I saw the following quote a few months ago, credited to Ernest Hemingway. And although I loved the quote, I felt it seemed a little verbose for the famous wordsmith. Upon further investigation, despite overwhelmingly falsely attributed to Hemingway, I discovered the quote was actually written by William Saroyan, an American writer and an influential, though underrated, mid-20th century literary figure.

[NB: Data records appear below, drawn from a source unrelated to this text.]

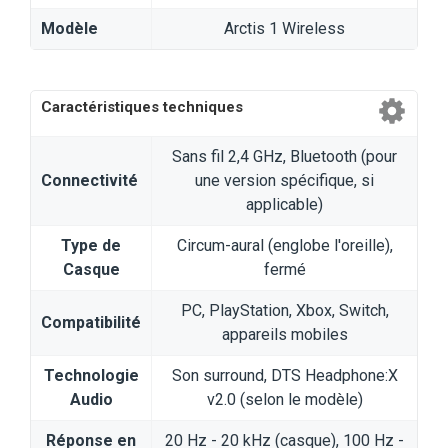
Modèle
Arctis 1 Wireless
Caractéristiques techniques
Sans fil 2,4 GHz, Bluetooth (pour
Connectivité
une version spécifique, si
applicable)
Type de
Circum-aural (englobe l'oreille),
Casque
fermé
PC, PlayStation, Xbox, Switch,
Compatibilité
appareils mobiles
Technologie
Son surround, DTS Headphone:X
Audio
v2.0 (selon le modèle)
Réponse en
20 Hz - 20 kHz (casque), 100 Hz -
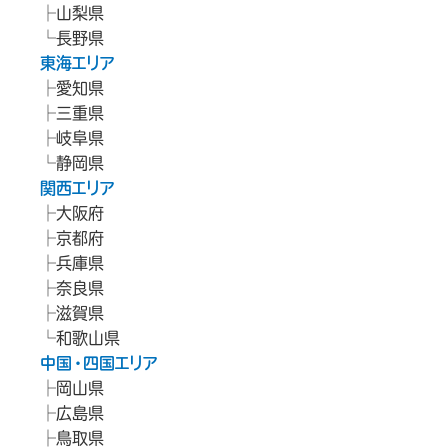
山梨県
長野県
東海エリア
愛知県
三重県
岐阜県
静岡県
関西エリア
大阪府
京都府
兵庫県
奈良県
滋賀県
和歌山県
中国・四国エリア
岡山県
広島県
鳥取県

"The most solid advice for a writer is this, I think: Try to learn to breathe deeply, really to taste food when you eat, and when you sleep really to sleep. Try as much as possible to be wholly alive with all your might, and when you laugh, laugh like hell. And when you get angry, get good and angry. Try to be alive. You will be dead soon enough."
- William Saroyan
Saroyan is best known for his Pulitzer-winning 1939 play entitled The Time of Your Life. The quote is Saroyan's advice to would-be writers and it comes from the preface of his book The Daring Young Man and the Flying Trapeze, a collection of short stories from 1934.
To the best of my knowledge, the following quote is by Ernest Hemingway, and ties in nicely with the business of the first quote:
"In order to write about life, first you must live it."
- Ernest Hemingway
Knowing these quotations were penned as advice to writers, I have concluded advice for writers is actually advice for mindfulness, because mindfulness--being aware, being present, being perceptive, being alive is what writing, what sharing, what experiencing life is all about.
It has been said that "Art imitates life," likely because we write/ draw/ paint/ sing/ move/ hum what we know; art demonstrates what life truly is. Art is a reflection of the life people have lived. And although we are not all writers on a daily basis, we all have the opportunity to experience life fully by, as Saroyan suggests, being "wholly alive."